This afternoon, I did something shameful. Something I shouldn't even admit to. I put on my windbreaker, loaded the pockets with Milk Bones and then drove to the Joslyn Park dog park off Lincoln Boulevard in Santa Monica.
Without a dog.
There, I sat on a bench, leafing through a magazine and waiting for loose dogs — not immoral dogs, mind you, just unleashed ones — to wander into range. Whenever they did — while innocently chasing a ball or an errant Frisbee — I reached out and patted their furry little heads or gave their muzzles a friendly shake. If their owners called out that it was OK, I slipped them a biscuit.
And that's when I realized what had happened to me. A nice, normal guy — well educated and law abiding — I had now undeniably become ... a dog stalker. A puppy lover. I had gone over, in short, to the dog side.
It started a few weeks ago when, in the final capitulation of a bitter divorce (is there any other kind?), I surrendered our 9-year-old black Lab, Becky, to my ex-wife. I did it only with the greatest reluctance and sorrow, but, for reasons too numerous and discouraging to go into, I could no longer care for her.
Now, a writer's life is lonely enough to begin with — sitting by yourself in a room all day, listening to voices in your head — and I guess I didn't realize just how much I would miss having Becky snoozing under the desk, or greeting me at the front door or sprawled on the sofa while I watched "The Real Housewives of Sheboygan" (or wherever else the latest iteration was taking place).

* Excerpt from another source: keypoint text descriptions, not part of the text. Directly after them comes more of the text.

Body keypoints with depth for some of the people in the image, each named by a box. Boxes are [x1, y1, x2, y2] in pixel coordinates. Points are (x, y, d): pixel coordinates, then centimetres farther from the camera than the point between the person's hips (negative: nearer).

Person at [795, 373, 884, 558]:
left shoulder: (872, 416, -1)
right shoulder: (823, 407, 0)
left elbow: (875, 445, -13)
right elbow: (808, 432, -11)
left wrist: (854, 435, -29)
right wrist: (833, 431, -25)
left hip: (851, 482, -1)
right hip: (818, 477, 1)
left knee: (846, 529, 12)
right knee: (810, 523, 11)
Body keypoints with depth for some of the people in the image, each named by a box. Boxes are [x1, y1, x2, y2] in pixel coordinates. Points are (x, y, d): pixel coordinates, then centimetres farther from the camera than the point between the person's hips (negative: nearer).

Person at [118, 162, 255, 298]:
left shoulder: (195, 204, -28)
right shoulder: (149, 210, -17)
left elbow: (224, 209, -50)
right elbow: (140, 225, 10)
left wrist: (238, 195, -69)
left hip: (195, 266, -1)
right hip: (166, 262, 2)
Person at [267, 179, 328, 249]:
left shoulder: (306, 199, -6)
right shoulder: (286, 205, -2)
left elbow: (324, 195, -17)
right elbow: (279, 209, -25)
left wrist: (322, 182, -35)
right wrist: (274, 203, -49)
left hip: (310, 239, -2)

Nor did I know how much shape she gave to my daily schedule. Every morning, Becky needed a walk around the block. Every afternoon, she needed a longer walk in Palisades Park. And every evening, she needed a postprandial stroll to watch the sunset and aid the digestion — hers and mine.
Without her around to stare at me until I'm guilt-tripped into taking her out — and man, could those big, pleading eyes do a job on me — I find that I'm back to my old dog-less, and amorphous, schedule. I get up late, go straight to my desk, start rolling the emails, then burrow down into some book I'm struggling to write, and the next time I look up, it's dusk. I haven't shaved, I haven't gone down to get the mail, I haven't even seen the sun. I'm living like a vampire, without the cool night life.

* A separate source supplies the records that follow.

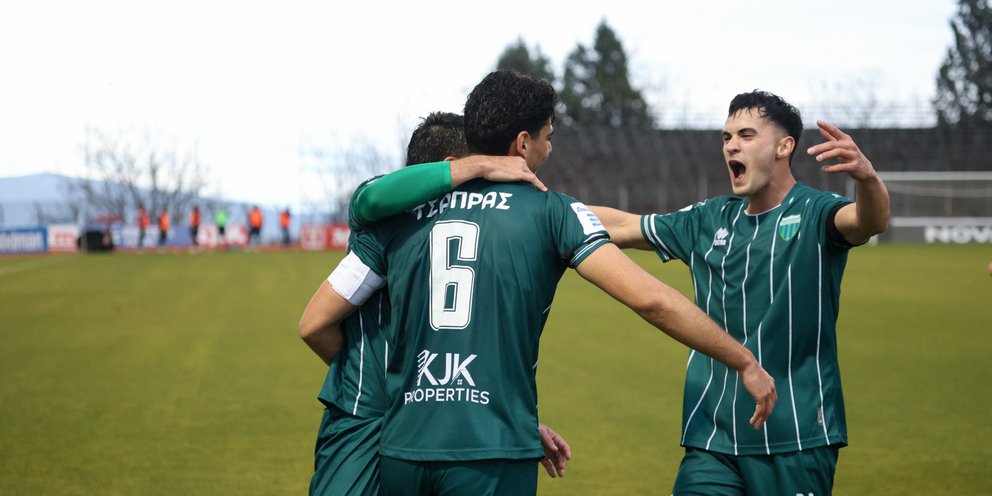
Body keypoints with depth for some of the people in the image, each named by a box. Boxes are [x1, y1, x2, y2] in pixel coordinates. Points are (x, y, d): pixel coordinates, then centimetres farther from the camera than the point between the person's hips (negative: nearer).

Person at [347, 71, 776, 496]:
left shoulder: (396, 216, 10)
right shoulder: (551, 212, 1)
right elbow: (649, 299, -7)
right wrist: (745, 363, 2)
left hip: (400, 451, 4)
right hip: (492, 458, -3)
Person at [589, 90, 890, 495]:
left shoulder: (814, 214, -6)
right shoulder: (710, 219, 11)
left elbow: (870, 221, -27)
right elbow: (621, 226, 19)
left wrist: (867, 177, -49)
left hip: (795, 438, -4)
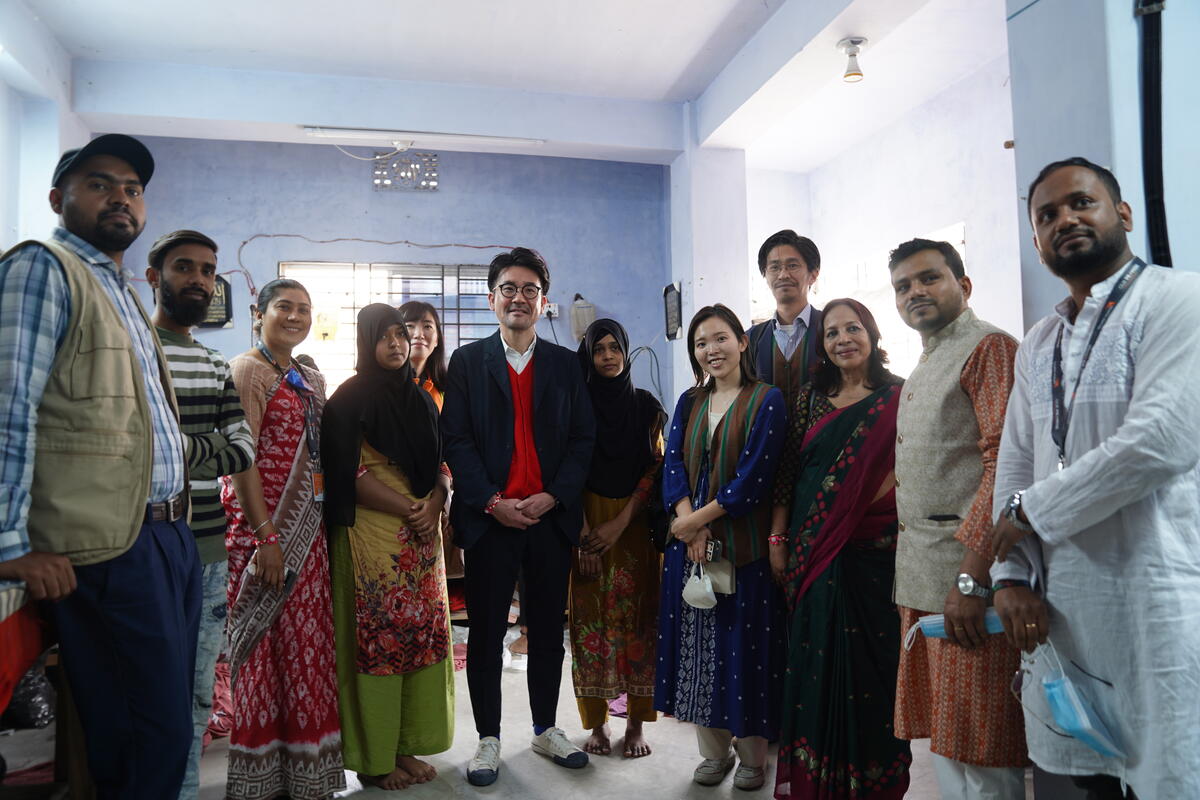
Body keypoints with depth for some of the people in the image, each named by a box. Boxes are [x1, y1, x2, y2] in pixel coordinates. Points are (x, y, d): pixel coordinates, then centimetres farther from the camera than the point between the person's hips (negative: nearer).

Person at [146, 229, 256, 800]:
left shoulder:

Nor am I sleeping well. After my wife forever vacated her side of the bed, Becky wasted no time spreading herself out. By morning, she had inevitably colonized the whole thing, and I would find myself sleeping on a sliver of the mattress, twisted like a pretzel and clinging to the sheet with my fingernails.
When we awoke, she'd roll over on her back, paws in the air, so that I could give her the first belly rub of the day, and then she'd lead me down the stairs, her tail wagging like a metronome, for our kibble and coffee. It wasn't an exciting life, but it had its rhythms, and writers live by creating their own routines. As Flaubert once wrote, "Be regular and orderly in your life like a bourgeois, so that you can be violent and original in your work." Of course, if living a monotonous life were any guarantee of artistic success, I'd have won the Nobel Prize by now.
And those old habits do indeed die hard — I still instinctively reach for the leash when I'm about to go out the door, and I still have plastic bags in all my pockets. I'm still tempted to put my empty yogurt containers on the floor so she can lick the residue. (She used to sport a telltale, and adorable, little white ring around her nose by the time she was done.) And last night, when I was still half-asleep and in a stupor, I found myself reaching out toward the left side of the bed, to pet what I thought was a curled-up Becky. But it wasn't. It was just a pair of black jeans I had thrown on the blanket instead of hanging them up in the closet.
But you know what? I did what fiction writers do all day anyway — I played make-believe, and I petted them just the same.
Robert Masello is a novelist living in Santa Monica.